■ WHAT THE EXERCISE ASKS ■
Which of the lines below mention the word "German"? Pull each one out.

■ MATERIAL PROVIDED ■
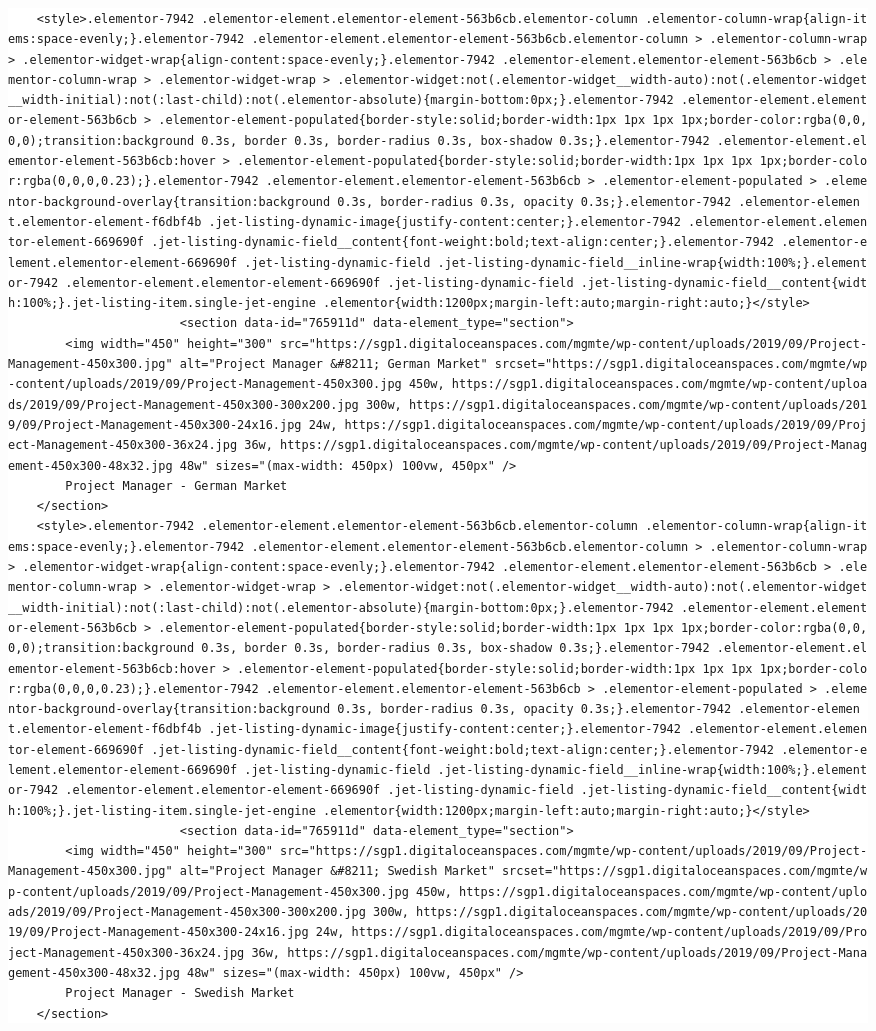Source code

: 		<style>.elementor-7942 .elementor-element.elementor-element-563b6cb.elementor-column .elementor-column-wrap{align-items:space-evenly;}.elementor-7942 .elementor-element.elementor-element-563b6cb.elementor-column > .elementor-column-wrap > .elementor-widget-wrap{align-content:space-evenly;}.elementor-7942 .elementor-element.elementor-element-563b6cb > .elementor-column-wrap > .elementor-widget-wrap > .elementor-widget:not(.elementor-widget__width-auto):not(.elementor-widget__width-initial):not(:last-child):not(.elementor-absolute){margin-bottom:0px;}.elementor-7942 .elementor-element.elementor-element-563b6cb > .elementor-element-populated{border-style:solid;border-width:1px 1px 1px 1px;border-color:rgba(0,0,0,0);transition:background 0.3s, border 0.3s, border-radius 0.3s, box-shadow 0.3s;}.elementor-7942 .elementor-element.elementor-element-563b6cb:hover > .elementor-element-populated{border-style:solid;border-width:1px 1px 1px 1px;border-color:rgba(0,0,0,0.23);}.elementor-7942 .elementor-element.elementor-element-563b6cb > .elementor-element-populated > .elementor-background-overlay{transition:background 0.3s, border-radius 0.3s, opacity 0.3s;}.elementor-7942 .elementor-element.elementor-element-f6dbf4b .jet-listing-dynamic-image{justify-content:center;}.elementor-7942 .elementor-element.elementor-element-669690f .jet-listing-dynamic-field__content{font-weight:bold;text-align:center;}.elementor-7942 .elementor-element.elementor-element-669690f .jet-listing-dynamic-field .jet-listing-dynamic-field__inline-wrap{width:100%;}.elementor-7942 .elementor-element.elementor-element-669690f .jet-listing-dynamic-field .jet-listing-dynamic-field__content{width:100%;}.jet-listing-item.single-jet-engine .elementor{width:1200px;margin-left:auto;margin-right:auto;}</style>		
							<section data-id="765911d" data-element_type="section">
			<img width="450" height="300" src="https://sgp1.digitaloceanspaces.com/mgmte/wp-content/uploads/2019/09/Project-Management-450x300.jpg" alt="Project Manager &#8211; German Market" srcset="https://sgp1.digitaloceanspaces.com/mgmte/wp-content/uploads/2019/09/Project-Management-450x300.jpg 450w, https://sgp1.digitaloceanspaces.com/mgmte/wp-content/uploads/2019/09/Project-Management-450x300-300x200.jpg 300w, https://sgp1.digitaloceanspaces.com/mgmte/wp-content/uploads/2019/09/Project-Management-450x300-24x16.jpg 24w, https://sgp1.digitaloceanspaces.com/mgmte/wp-content/uploads/2019/09/Project-Management-450x300-36x24.jpg 36w, https://sgp1.digitaloceanspaces.com/mgmte/wp-content/uploads/2019/09/Project-Management-450x300-48x32.jpg 48w" sizes="(max-width: 450px) 100vw, 450px" />		
			Project Manager - German Market		
		</section>
		<style>.elementor-7942 .elementor-element.elementor-element-563b6cb.elementor-column .elementor-column-wrap{align-items:space-evenly;}.elementor-7942 .elementor-element.elementor-element-563b6cb.elementor-column > .elementor-column-wrap > .elementor-widget-wrap{align-content:space-evenly;}.elementor-7942 .elementor-element.elementor-element-563b6cb > .elementor-column-wrap > .elementor-widget-wrap > .elementor-widget:not(.elementor-widget__width-auto):not(.elementor-widget__width-initial):not(:last-child):not(.elementor-absolute){margin-bottom:0px;}.elementor-7942 .elementor-element.elementor-element-563b6cb > .elementor-element-populated{border-style:solid;border-width:1px 1px 1px 1px;border-color:rgba(0,0,0,0);transition:background 0.3s, border 0.3s, border-radius 0.3s, box-shadow 0.3s;}.elementor-7942 .elementor-element.elementor-element-563b6cb:hover > .elementor-element-populated{border-style:solid;border-width:1px 1px 1px 1px;border-color:rgba(0,0,0,0.23);}.elementor-7942 .elementor-element.elementor-element-563b6cb > .elementor-element-populated > .elementor-background-overlay{transition:background 0.3s, border-radius 0.3s, opacity 0.3s;}.elementor-7942 .elementor-element.elementor-element-f6dbf4b .jet-listing-dynamic-image{justify-content:center;}.elementor-7942 .elementor-element.elementor-element-669690f .jet-listing-dynamic-field__content{font-weight:bold;text-align:center;}.elementor-7942 .elementor-element.elementor-element-669690f .jet-listing-dynamic-field .jet-listing-dynamic-field__inline-wrap{width:100%;}.elementor-7942 .elementor-element.elementor-element-669690f .jet-listing-dynamic-field .jet-listing-dynamic-field__content{width:100%;}.jet-listing-item.single-jet-engine .elementor{width:1200px;margin-left:auto;margin-right:auto;}</style>		
							<section data-id="765911d" data-element_type="section">
			<img width="450" height="300" src="https://sgp1.digitaloceanspaces.com/mgmte/wp-content/uploads/2019/09/Project-Management-450x300.jpg" alt="Project Manager &#8211; Swedish Market" srcset="https://sgp1.digitaloceanspaces.com/mgmte/wp-content/uploads/2019/09/Project-Management-450x300.jpg 450w, https://sgp1.digitaloceanspaces.com/mgmte/wp-content/uploads/2019/09/Project-Management-450x300-300x200.jpg 300w, https://sgp1.digitaloceanspaces.com/mgmte/wp-content/uploads/2019/09/Project-Management-450x300-24x16.jpg 24w, https://sgp1.digitaloceanspaces.com/mgmte/wp-content/uploads/2019/09/Project-Management-450x300-36x24.jpg 36w, https://sgp1.digitaloceanspaces.com/mgmte/wp-content/uploads/2019/09/Project-Management-450x300-48x32.jpg 48w" sizes="(max-width: 450px) 100vw, 450px" />		
			Project Manager - Swedish Market		
		</section>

■ RESPONSE AREA ■
			<img width="450" height="300" src="https://sgp1.digitaloceanspaces.com/mgmte/wp-content/uploads/2019/09/Project-Management-450x300.jpg" alt="Project Manager &#8211; German Market" srcset="https://sgp1.digitaloceanspaces.com/mgmte/wp-content/uploads/2019/09/Project-Management-450x300.jpg 450w, https://sgp1.digitaloceanspaces.com/mgmte/wp-content/uploads/2019/09/Project-Management-450x300-300x200.jpg 300w, https://sgp1.digitaloceanspaces.com/mgmte/wp-content/uploads/2019/09/Project-Management-450x300-24x16.jpg 24w, https://sgp1.digitaloceanspaces.com/mgmte/wp-content/uploads/2019/09/Project-Management-450x300-36x24.jpg 36w, https://sgp1.digitaloceanspaces.com/mgmte/wp-content/uploads/2019/09/Project-Management-450x300-48x32.jpg 48w" sizes="(max-width: 450px) 100vw, 450px" />		
			Project Manager - German Market		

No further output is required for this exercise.